Tue July 2, 2013
Tuition Revenue Bond Bill Refiled - But Will It Go Anywhere?
State Senator Kel Seliger re-filed a bill that would provide $2.7 billion dollars to public universities for infrastructure improvements.
But he's not confident that Gov. Rick Perry will add the bill to the agenda of the state's newest special session.
Tuition revenue bonds allow public campuses and universities to borrow money to pay for infrastructure projects. The bonds are repaid with future tuition charges, but the state reimburses universities with money from the general fund. This bill would specifically allocate money for 60 projects at public universities statewide, ranging from emergency repairs to new buildings. UT Austin would receive between $80 and $95 million, most of which would go toward an Engineering Education and Research Center
The idea failed in the regular session, and Seliger actually brought it up in the summer's first special session. But it can’t be discussed during the current session unless Governor Perry adds it to the list of topics.
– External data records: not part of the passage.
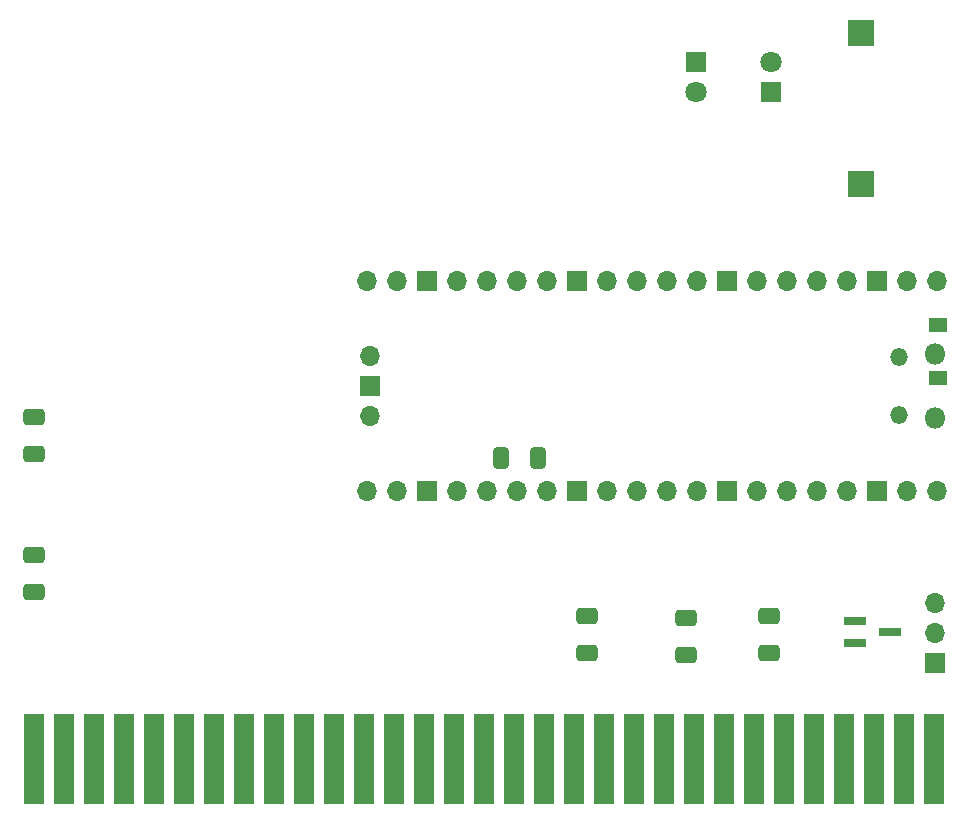
<source format=gbr>
%TF.GenerationSoftware,KiCad,Pcbnew,(6.0.5)*%
%TF.CreationDate,2023-01-02T12:33:02-06:00*%
%TF.ProjectId,ISA rev6,49534120-7265-4763-962e-6b696361645f,rev?*%
%TF.SameCoordinates,Original*%
%TF.FileFunction,Soldermask,Bot*%
%TF.FilePolarity,Negative*%
%FSLAX46Y46*%
G04 Gerber Fmt 4.6, Leading zero omitted, Abs format (unit mm)*
G04 Created by KiCad (PCBNEW (6.0.5)) date 2023-01-02 12:33:02*
%MOMM*%
%LPD*%
G01*
G04 APERTURE LIST*
G04 Aperture macros list*
%AMRoundRect*
0 Rectangle with rounded corners*
0 $1 Rounding radius*
0 $2 $3 $4 $5 $6 $7 $8 $9 X,Y pos of 4 corners*
0 Add a 4 corners polygon primitive as box body*
4,1,4,$2,$3,$4,$5,$6,$7,$8,$9,$2,$3,0*
0 Add four circle primitives for the rounded corners*
1,1,$1+$1,$2,$3*
1,1,$1+$1,$4,$5*
1,1,$1+$1,$6,$7*
1,1,$1+$1,$8,$9*
0 Add four rect primitives between the rounded corners*
20,1,$1+$1,$2,$3,$4,$5,0*
20,1,$1+$1,$4,$5,$6,$7,0*
20,1,$1+$1,$6,$7,$8,$9,0*
20,1,$1+$1,$8,$9,$2,$3,0*%
G04 Aperture macros list end*
%ADD10R,1.800000X1.800000*%
%ADD11C,1.800000*%
%ADD12R,2.300000X2.300000*%
%ADD13R,1.700000X1.700000*%
%ADD14O,1.700000X1.700000*%
%ADD15O,1.800000X1.800000*%
%ADD16O,1.500000X1.500000*%
%ADD17R,1.780000X7.620000*%
%ADD18R,1.550000X1.300000*%
%ADD19RoundRect,0.250000X0.650000X-0.412500X0.650000X0.412500X-0.650000X0.412500X-0.650000X-0.412500X0*%
%ADD20R,1.900000X0.800000*%
%ADD21RoundRect,0.250000X-0.650000X0.412500X-0.650000X-0.412500X0.650000X-0.412500X0.650000X0.412500X0*%
%ADD22RoundRect,0.250000X0.412500X0.650000X-0.412500X0.650000X-0.412500X-0.650000X0.412500X-0.650000X0*%
G04 APERTURE END LIST*
D10*
%TO.C,D2*%
X165770978Y-69956000D03*
D11*
X165770978Y-67416000D03*
%TD*%
D10*
%TO.C,D4*%
X159415978Y-67406000D03*
D11*
X159415978Y-69946000D03*
%TD*%
D12*
%TO.C,J2*%
X173402000Y-77752000D03*
X173402000Y-65012000D03*
%TD*%
D13*
%TO.C,J3*%
X179705000Y-118349000D03*
D14*
X179705000Y-115809000D03*
X179705000Y-113269000D03*
%TD*%
D15*
%TO.C,U6*%
X179702000Y-97594000D03*
D16*
X176672000Y-92444000D03*
X176672000Y-97294000D03*
D15*
X179702000Y-92144000D03*
D14*
X179832000Y-85979000D03*
X177292000Y-85979000D03*
D13*
X174752000Y-85979000D03*
D14*
X172212000Y-85979000D03*
X169672000Y-85979000D03*
X167132000Y-85979000D03*
X164592000Y-85979000D03*
D13*
X162052000Y-85979000D03*
D14*
X159512000Y-85979000D03*
X156972000Y-85979000D03*
X154432000Y-85979000D03*
X151892000Y-85979000D03*
D13*
X149352000Y-85979000D03*
D14*
X146812000Y-85979000D03*
X144272000Y-85979000D03*
X141732000Y-85979000D03*
X139192000Y-85979000D03*
D13*
X136652000Y-85979000D03*
D14*
X134112000Y-85979000D03*
X131572000Y-85979000D03*
X131572000Y-103759000D03*
X134112000Y-103759000D03*
D13*
X136652000Y-103759000D03*
D14*
X139192000Y-103759000D03*
X141732000Y-103759000D03*
X144272000Y-103759000D03*
X146812000Y-103759000D03*
D13*
X149352000Y-103759000D03*
D14*
X151892000Y-103759000D03*
X154432000Y-103759000D03*
X156972000Y-103759000D03*
X159512000Y-103759000D03*
D13*
X162052000Y-103759000D03*
D14*
X164592000Y-103759000D03*
X167132000Y-103759000D03*
X169672000Y-103759000D03*
X172212000Y-103759000D03*
D13*
X174752000Y-103759000D03*
D14*
X177292000Y-103759000D03*
X179832000Y-103759000D03*
X131802000Y-92329000D03*
D13*
X131802000Y-94869000D03*
D14*
X131802000Y-97409000D03*
%TD*%
D17*
%TO.C,J1*%
X179583000Y-126492000D03*
X177043000Y-126492000D03*
X174503000Y-126492000D03*
X171963000Y-126492000D03*
X169423000Y-126492000D03*
X166883000Y-126492000D03*
X164343000Y-126492000D03*
X161803000Y-126492000D03*
X159263000Y-126492000D03*
X156723000Y-126492000D03*
X154183000Y-126492000D03*
X151643000Y-126492000D03*
X149103000Y-126492000D03*
X146563000Y-126492000D03*
X144023000Y-126492000D03*
X141483000Y-126492000D03*
X138943000Y-126492000D03*
X136403000Y-126492000D03*
X133863000Y-126492000D03*
X131323000Y-126492000D03*
X128783000Y-126492000D03*
X126243000Y-126492000D03*
X123703000Y-126492000D03*
X121163000Y-126492000D03*
X118623000Y-126492000D03*
X116083000Y-126492000D03*
X113543000Y-126492000D03*
X111003000Y-126492000D03*
X108463000Y-126492000D03*
X105923000Y-126492000D03*
X103383000Y-126492000D03*
%TD*%
D18*
%TO.C,TP1*%
X179959000Y-94198000D03*
X179959000Y-89698000D03*
%TD*%
D19*
%TO.C,C3*%
X165608000Y-117513500D03*
X165608000Y-114388500D03*
%TD*%
D20*
%TO.C,D7*%
X172871000Y-116647000D03*
X172871000Y-114747000D03*
X175871000Y-115697000D03*
%TD*%
D19*
%TO.C,C4*%
X103373000Y-100622500D03*
X103373000Y-97497500D03*
%TD*%
D21*
%TO.C,C6*%
X158623000Y-114515500D03*
X158623000Y-117640500D03*
%TD*%
%TO.C,C1*%
X150241000Y-114388500D03*
X150241000Y-117513500D03*
%TD*%
D22*
%TO.C,C7*%
X146088500Y-100965000D03*
X142963500Y-100965000D03*
%TD*%
D21*
%TO.C,C5*%
X103373000Y-109181500D03*
X103373000Y-112306500D03*
%TD*%
M02*

</source>
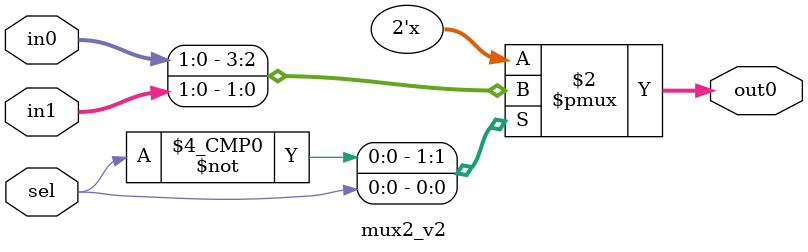
<source format=v>
module mux2_v2
(
   input wire [1:0]in0,
   input wire [1:0]in1, 
   input wire sel,
   output reg [1:0]out0
);

always @ (*)
begin
    case(sel)
        0: begin out0=in0; end
        1: begin out0=in1; end
    endcase
end

endmodule
</source>
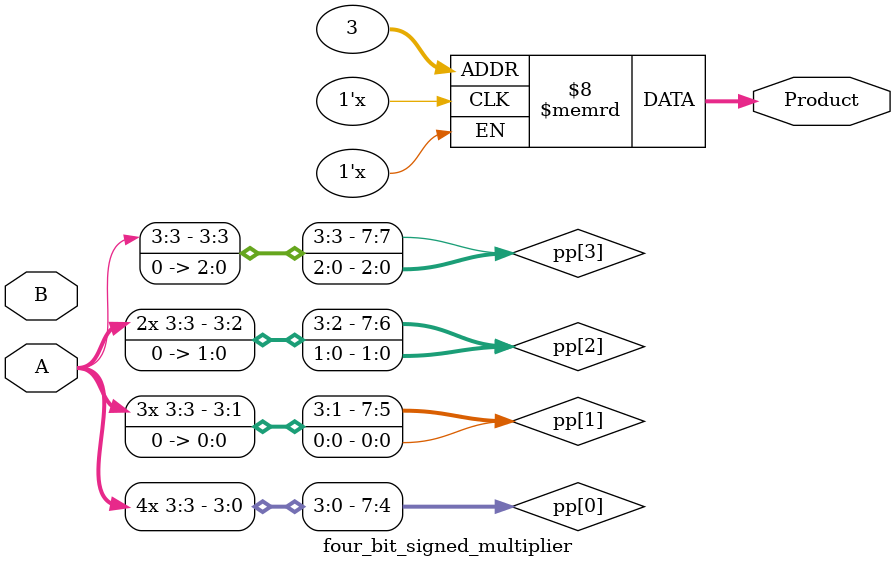
<source format=sv>
module four_bit_signed_multiplier(
    input logic signed [3:0] A, B, // 4-bit signed inputs
    output logic signed [7:0] Product // 8-bit signed output
);

    // Partial products with sign extension
    logic signed [7:0] pp [3:0]; // Array to store partial products

    // Generate partial products with sign extension
    assign pp[0] = {{4{A[3]}}, (A & {4{B[0]}})}; // Sign-extend A and multiply by B[0]
    assign pp[1] = {{3{A[3]}}, (A & {4{B[1]}}), 1'b0}; // Sign-extend A, multiply by B[1], shift left by 1
    assign pp[2] = {{2{A[3]}}, (A & {4{B[2]}}), 2'b0}; // Sign-extend A, multiply by B[2], shift left by 2
    assign pp[3] = {{1{A[3]}}, (A & {4{B[3]}}), 3'b0}; // Sign-extend A, multiply by B[3], shift left by 3

    // Intermediate sums for addition
    logic signed [7:0] sum_temp [3:0];

    // First adder: Add pp[0] and pp[1]
    eight_bit_adder Adder_inst_0(
        .A(pp[0]),
        .B(pp[1]),
        .Cin(1'b0),
        .Cout(),
        .Sum(sum_temp[0])
    );

    // Second adder: Add pp[2] and pp[3]
    eight_bit_adder Adder_inst_1(
        .A(pp[2]),
        .B(pp[3]),
        .Cin(1'b0),
        .Cout(),
        .Sum(sum_temp[1])
    );

    // Third adder: Add sum_temp[0] and sum_temp[1]
    eight_bit_adder Adder_inst_2(
        .A(sum_temp[0]),
        .B(sum_temp[1]),
        .Cin(1'b0),
        .Cout(),
        .Sum(sum_temp[2])
    );

    // Dummy adder 
    eight_bit_adder Adder_inst_3(
        .A(sum_temp[2]),
        .B(8'b0),
        .Cin(1'b0),
        .Cout(),
        .Sum(sum_temp[3])
    );

    // Final product assignment
    assign Product = sum_temp[3];

endmodule
</source>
Seliger says lawmakers disagree about how to provide money for university infrastructure. The question, he says, is whether the state should dip into its Rainy Day Fund or use bonds to pay for the projects.
“I would prefer to do it with money from Rainy Day Fund and not carry debt forward, but there’s resistance to doing that, so this is the avenue we have," Seliger said.
The last time the legislature approved Tuition Revenue Bonds was in 2006.
Seliger says while lawmakers are reluctant to borrow the money, and create further debt, they don’t deny that colleges are going to need these buildings and improvements.
“If we’re going to have a seat in the classroom for every young person who wants to go to college and we want to go to college, we’re going to need to provide for that,” Seliger said.
Editor's note: A previous version of this story incorrectly stated UT Austin would receive $310 million through tuition revenue bonds. It would receive between $80-$95 million dollars for its project.